• **TEXTE FOURNI**:
= = = = =

Le problème quand on veut faire une critique d'un film ou d'une série comme INNOCENT, c'est que tout est tellement bien ajusté que révéler le moindre détail c'est véritablement spoiler.
Et quand vous avez adoré celle-ci, vous n'avez pas envie de lui casser le moindre de ses effets.
Bien entendu je peux vous dire que l'on suit Matéo Vidal, qui, malgré un passage par la case prison, arrive à reconstruire sa vie jusqu'au jour où il reçoit des messages étranges sur son portable de la part de sa femme.
C'est sans doute le minimum que je puisse raconter, mais sachez que l'histoire écrite par le très talenteux Harlan Coben est déjà de base très solide.
Mais faut-il encore la mettre en valeur.
Et, c'est là que l'autre personne de grand talent intervient; je parle d'Oriol Paulo qui était déjà le réalisateur d'excellents films tels que Mirage et Témoin Invisible.
Il arrive ici, une fois de plus, à nous faire une série ou chacunes des scènes, chacun des mots, chacun des personnages ont leur place dans cette belle mécanique qui se présente comme une grande frésque incompréhensible, et dont le rythme, et dont le son de ses engrenages parsèment la série en remettant chaque élément exactement à sa place jusqu'à la dernière seconde.
Au total cela donne une intensité continue à la série ce qui vous captivera jusqu'à la fin.
Bien entendu, parmi ces rouages, il y a un casting cinq étoiles, surtout féminin, avec les excellentes et troublantes Alexandra Jiménez et Aura Garrido.
Je vous le dis, si vous aimez les thrillers, ce serait criminel de passer à coté.

= = = = =

• **ENTRÉES DU CORPUS**:
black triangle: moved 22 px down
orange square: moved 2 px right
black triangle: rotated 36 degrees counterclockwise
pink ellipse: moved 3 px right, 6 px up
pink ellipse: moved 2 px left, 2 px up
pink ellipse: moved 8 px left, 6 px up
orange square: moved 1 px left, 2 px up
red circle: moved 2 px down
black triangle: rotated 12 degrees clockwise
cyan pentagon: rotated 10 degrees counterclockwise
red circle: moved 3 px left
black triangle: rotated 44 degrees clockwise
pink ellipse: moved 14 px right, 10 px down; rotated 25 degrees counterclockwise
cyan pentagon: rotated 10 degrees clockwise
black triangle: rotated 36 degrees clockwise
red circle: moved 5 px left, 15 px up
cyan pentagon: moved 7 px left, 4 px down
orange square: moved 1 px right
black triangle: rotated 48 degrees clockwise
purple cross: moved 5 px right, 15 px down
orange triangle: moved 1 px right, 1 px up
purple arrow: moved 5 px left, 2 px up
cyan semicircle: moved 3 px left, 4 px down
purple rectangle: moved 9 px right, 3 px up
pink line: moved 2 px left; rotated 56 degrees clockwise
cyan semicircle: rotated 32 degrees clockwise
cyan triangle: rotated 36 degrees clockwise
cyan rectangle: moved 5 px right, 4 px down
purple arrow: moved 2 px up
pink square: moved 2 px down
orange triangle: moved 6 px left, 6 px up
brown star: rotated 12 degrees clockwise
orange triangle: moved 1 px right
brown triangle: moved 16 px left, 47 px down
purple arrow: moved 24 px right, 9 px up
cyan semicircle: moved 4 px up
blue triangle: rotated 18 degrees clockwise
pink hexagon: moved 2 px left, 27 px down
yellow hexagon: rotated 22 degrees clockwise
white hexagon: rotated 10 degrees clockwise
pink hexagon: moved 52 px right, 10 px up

= = = = =

• **CONSIGNES À SUIVRE**:
[A] Reproduisez la critique de la série INNOCENT en commençant aux mots « Mais faut-il encore » et en vous arrêtant après « jusqu'à la fin. ».
[B] Ces affirmations concordent-elles avec la critique de la série INNOCENT ? Répondez à chacune par oui ou non, en citant les mots décisifs de la critique. (i) Matéo Vidal reçoit sur son portable des messages étranges venant de sa femme. (ii) L'histoire a été écrite par Oriol Paulo. (iii) Le casting est surtout masculin.
Les items n'ont aucun rapport avec la critique.

• **RÉPONSES PAR CONSIGNE**:
[A]
Mais faut-il encore la mettre en valeur.
Et, c'est là que l'autre personne de grand talent intervient; je parle d'Oriol Paulo qui était déjà le réalisateur d'excellents films tels que Mirage et Témoin Invisible.
Il arrive ici, une fois de plus, à nous faire une série ou chacunes des scènes, chacun des mots, chacun des personnages ont leur place dans cette belle mécanique qui se présente comme une grande frésque incompréhensible, et dont le rythme, et dont le son de ses engrenages parsèment la série en remettant chaque élément exactement à sa place jusqu'à la dernière seconde.
Au total cela donne une intensité continue à la série ce qui vous captivera jusqu'à la fin.

[B]
(i) Oui : « il reçoit des messages étranges sur son portable de la part de sa femme ».
(ii) Non : « l'histoire écrite par le très talenteux Harlan Coben ».
(iii) Non : « un casting cinq étoiles, surtout féminin ».